His parents left Cuba, fleeing Fidel Castro’s regime in 1959. The couple first arrived in Florida and then traveled through the U.S.
Gonzalez was born in Indiana and the family ultimately decided to move to Connecticut for job opportunities.
“I’m very proud of being a Cuban. Cubans have done so much in sports, business, arts and influenced a lot of the culture in history,” Gonzalez said.
Gonzalez works at Connecticut River Academy, one of the magnet schools under Goodwin University. In 2010, there were discussions about creating a fishing club. He quickly volunteered to lead the group.
“So, I have been doing that for 12 years now,” Gonzalez said. “I teach them how to cast, put the bait on the hook, how to use different lures and the kids love it, they love being outside.”
Students say they look forward to the teamwork and peace the sport brings them.
“It calms me down when I’m stressed,” junior David Snellenberger said.
“Sometimes, a line gets wrapped up with another one and you have to work together to take it off,” sophomore David Colon said.
The high school students meet twice a week on the dock for 45 minutes. On occasion, they go out fishing on the school’s vessel.

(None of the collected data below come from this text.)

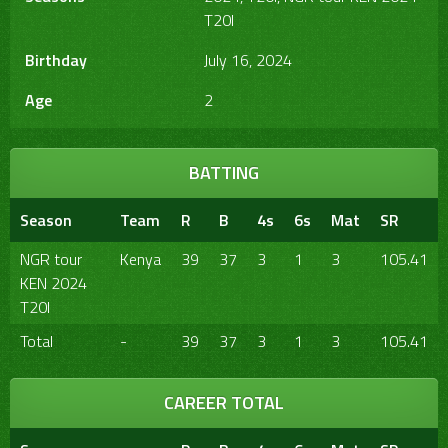
T20I
Birthday
July 16, 2024
Age
2
BATTING
Season
Team
R
B
4s
6s
Mat
SR
NGR tour
Kenya
39
37
3
1
3
105.41
KEN 2024
T20I
Total
-
39
37
3
1
3
105.41
CAREER TOTAL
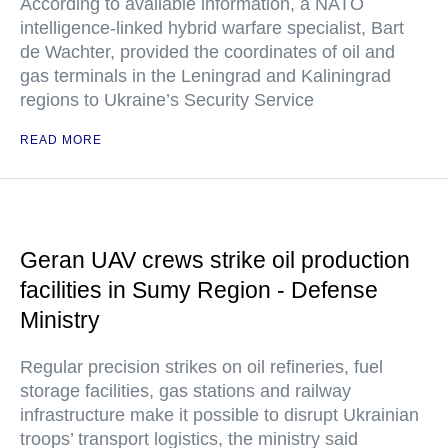
According to available information, a NATO
intelligence-linked hybrid warfare specialist, Bart
de Wachter, provided the coordinates of oil and
gas terminals in the Leningrad and Kaliningrad
regions to Ukraine’s Security Service
READ MORE
Geran UAV crews strike oil production
facilities in Sumy Region - Defense
Ministry
Regular precision strikes on oil refineries, fuel
storage facilities, gas stations and railway
infrastructure make it possible to disrupt Ukrainian
troops’ transport logistics, the ministry said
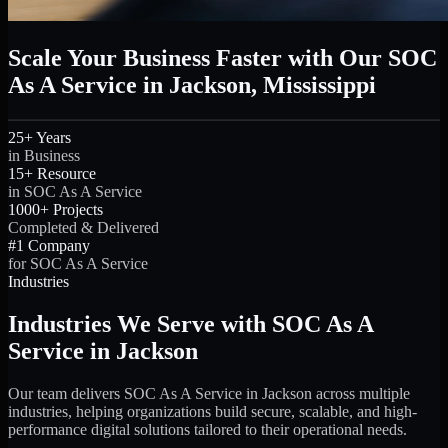
Scale Your Business Faster with Our SOC
As A Service in Jackson, Mississippi
25+ Years
in Business
15+ Resource
in SOC As A Service
1000+ Projects
Completed & Delivered
#1 Company
for SOC As A Service
Industries
Industries We Serve with SOC As A
Service in Jackson
Our team delivers SOC As A Service in Jackson across multiple
industries, helping organizations build secure, scalable, and high-
performance digital solutions tailored to their operational needs.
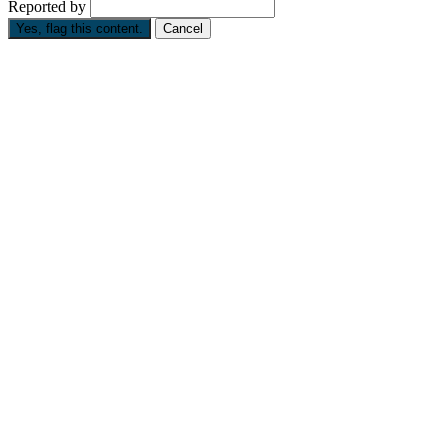
Reported by
Yes, flag this content.
Cancel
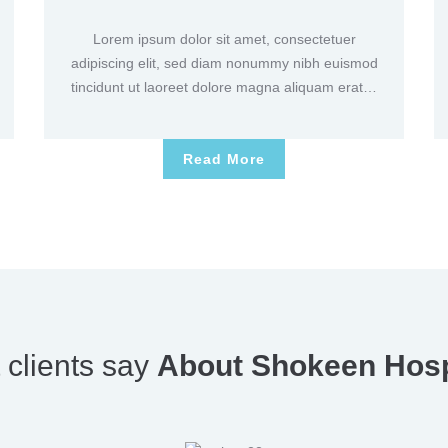
Lorem ipsum dolor sit amet, consectetuer
adipiscing elit, sed diam nonummy nibh euismod
tincidunt ut laoreet dolore magna aliquam erat…
Read More
 clients say
About Shokeen Hosp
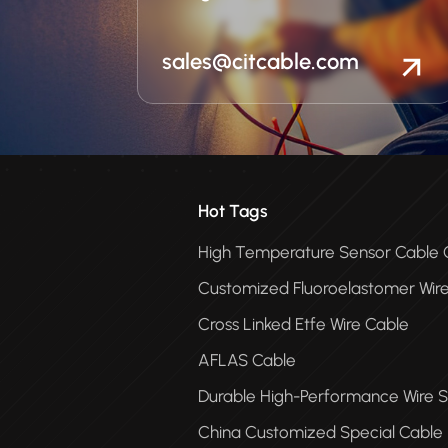
sales@citcable.com
Hot Tags
High Temperature Sensor Cabl
Customized Fluoroelastomer Wir
Cross Linked Etfe Wire Cable
AFLAS Cable
Durable High-Performance Wire S
China Customized Special Cable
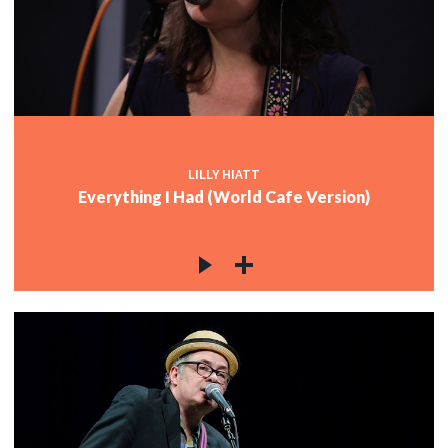
LILLY HIATT
Everything I Had (World Cafe Version)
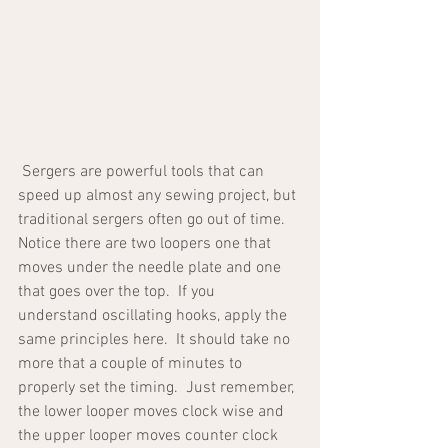
 Sergers are powerful tools that can 
speed up almost any sewing project, but 
traditional sergers often go out of time.  
Notice there are two loopers one that 
moves under the needle plate and one 
that goes over the top.  If you 
understand oscillating hooks, apply the 
same principles here.  It should take no 
more that a couple of minutes to 
properly set the timing.  Just remember, 
the lower looper moves clock wise and 
the upper looper moves counter clock 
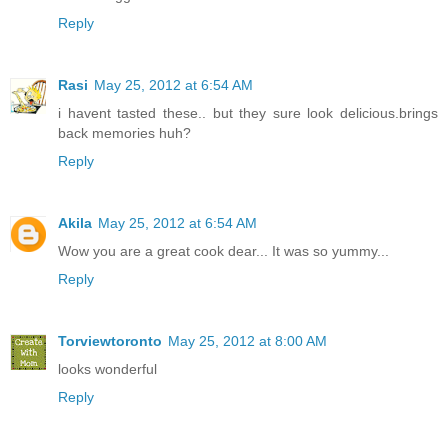
Reply
Rasi
May 25, 2012 at 6:54 AM
i havent tasted these.. but they sure look delicious.brings
back memories huh?
Reply
Akila
May 25, 2012 at 6:54 AM
Wow you are a great cook dear... It was so yummy...
Reply
Torviewtoronto
May 25, 2012 at 8:00 AM
looks wonderful
Reply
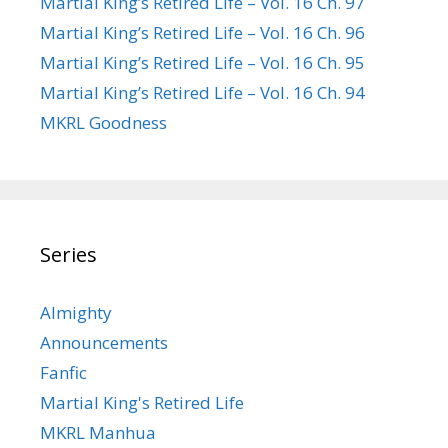
Martial King’s Retired Life – Vol. 16 Ch. 97
Martial King’s Retired Life – Vol. 16 Ch. 96
Martial King’s Retired Life – Vol. 16 Ch. 95
Martial King’s Retired Life – Vol. 16 Ch. 94
MKRL Goodness
Series
Almighty
Announcements
Fanfic
Martial King's Retired Life
MKRL Manhua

“My goal is to just introduce them to the outdoors and different wildlife, and we are on the river so why not use this resource?” Gonzalez said.
Gonzalez contributes both in and out of the classroom. He was recognized as the 2021-22 paraprofessional of the year for CRA and the district.
“It feels great, it just tells me I'm doing something important, and it validates the way I feel about my job. It’s nice to be recognized,” Gonzalez said.
He said he enjoys connecting with the Latinx community at Connecticut River Academy. School officials say over 45% of the student population is of Hispanic background.
“It feels nice because then you know you are not the only one, you are not alone,” Colon said.
As a Cuban-American serving the East Hartford community, he has one message during Hispanic Heritage Month.
“Just remember your roots, honor your parents, honor where they came from, honor your ancestors, honor your relatives, know even if you were born in this country but you come from that background, it makes you a unique person that can add to the improvement of this country overall,” Gonzalez said.